━━━━━ Given data ━━━━━

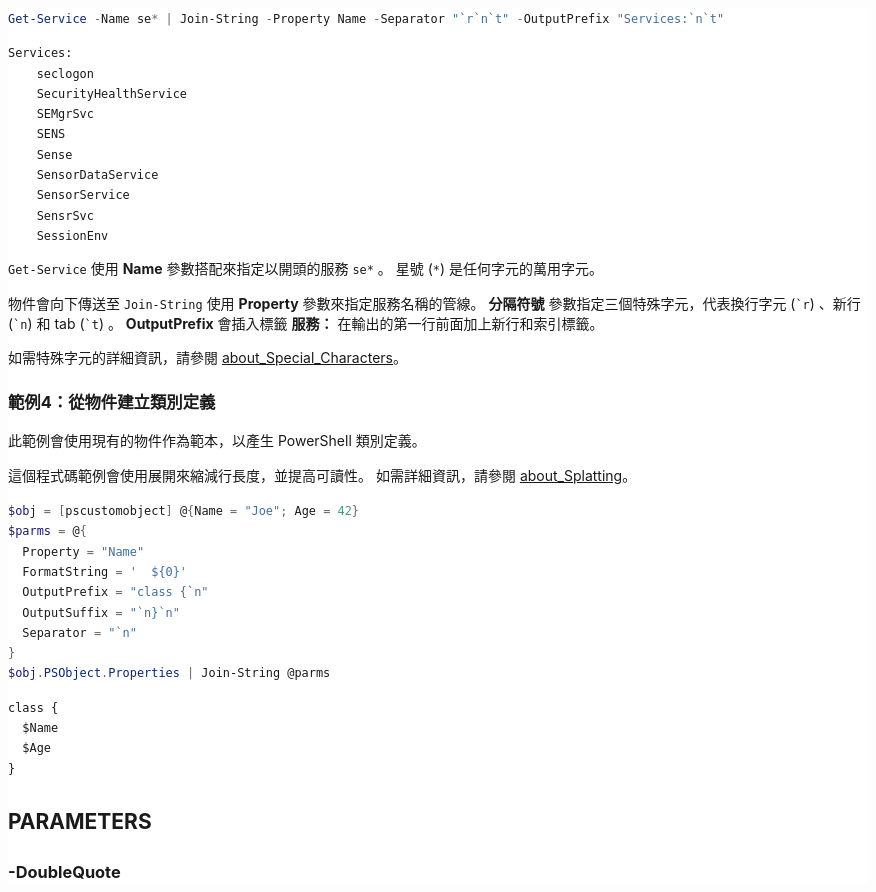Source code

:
 ```powershell
Get-Service -Name se* | Join-String -Property Name -Separator "`r`n`t" -OutputPrefix "Services:`n`t"
```

```Output
Services:
    seclogon
    SecurityHealthService
    SEMgrSvc
    SENS
    Sense
    SensorDataService
    SensorService
    SensrSvc
    SessionEnv
```

`Get-Service` 使用 **Name** 參數搭配來指定以開頭的服務 `se*` 。 星號 (`*`) 是任何字元的萬用字元。

物件會向下傳送至 `Join-String` 使用 **Property** 參數來指定服務名稱的管線。 **分隔符號** 參數指定三個特殊字元，代表換行字元 (`` `r ``) 、新行 (`` `n ``) 和 tab (`` `t ``) 。 **OutputPrefix** 會插入標籤 **服務：** 在輸出的第一行前面加上新行和索引標籤。

如需特殊字元的詳細資訊，請參閱 [about_Special_Characters](..//microsoft.powershell.core/about/about_special_characters.md)。

### 範例4：從物件建立類別定義

此範例會使用現有的物件作為範本，以產生 PowerShell 類別定義。

這個程式碼範例會使用展開來縮減行長度，並提高可讀性。 如需詳細資訊，請參閱 [about_Splatting](../Microsoft.PowerShell.Core/About/about_Splatting.md)。

```powershell
$obj = [pscustomobject] @{Name = "Joe"; Age = 42}
$parms = @{
  Property = "Name"
  FormatString = '  ${0}'
  OutputPrefix = "class {`n"
  OutputSuffix = "`n}`n"
  Separator = "`n"
}
$obj.PSObject.Properties | Join-String @parms
```

```Output
class {
  $Name
  $Age
}
```

## PARAMETERS

### -DoubleQuote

━━━━━

Without carrying over any picture, retype the records above word for word.

→ Finished task:
Source code

:
 ```powershell
Get-Service -Name se* | Join-String -Property Name -Separator "`r`n`t" -OutputPrefix "Services:`n`t"
```

```Output
Services:
    seclogon
    SecurityHealthService
    SEMgrSvc
    SENS
    Sense
    SensorDataService
    SensorService
    SensrSvc
    SessionEnv
```

`Get-Service` 使用 **Name** 參數搭配來指定以開頭的服務 `se*` 。 星號 (`*`) 是任何字元的萬用字元。

物件會向下傳送至 `Join-String` 使用 **Property** 參數來指定服務名稱的管線。 **分隔符號** 參數指定三個特殊字元，代表換行字元 (`` `r ``) 、新行 (`` `n ``) 和 tab (`` `t ``) 。 **OutputPrefix** 會插入標籤 **服務：** 在輸出的第一行前面加上新行和索引標籤。

如需特殊字元的詳細資訊，請參閱 [about_Special_Characters](..//microsoft.powershell.core/about/about_special_characters.md)。

### 範例4：從物件建立類別定義

此範例會使用現有的物件作為範本，以產生 PowerShell 類別定義。

這個程式碼範例會使用展開來縮減行長度，並提高可讀性。 如需詳細資訊，請參閱 [about_Splatting](../Microsoft.PowerShell.Core/About/about_Splatting.md)。

```powershell
$obj = [pscustomobject] @{Name = "Joe"; Age = 42}
$parms = @{
  Property = "Name"
  FormatString = '  ${0}'
  OutputPrefix = "class {`n"
  OutputSuffix = "`n}`n"
  Separator = "`n"
}
$obj.PSObject.Properties | Join-String @parms
```

```Output
class {
  $Name
  $Age
}
```

## PARAMETERS

### -DoubleQuote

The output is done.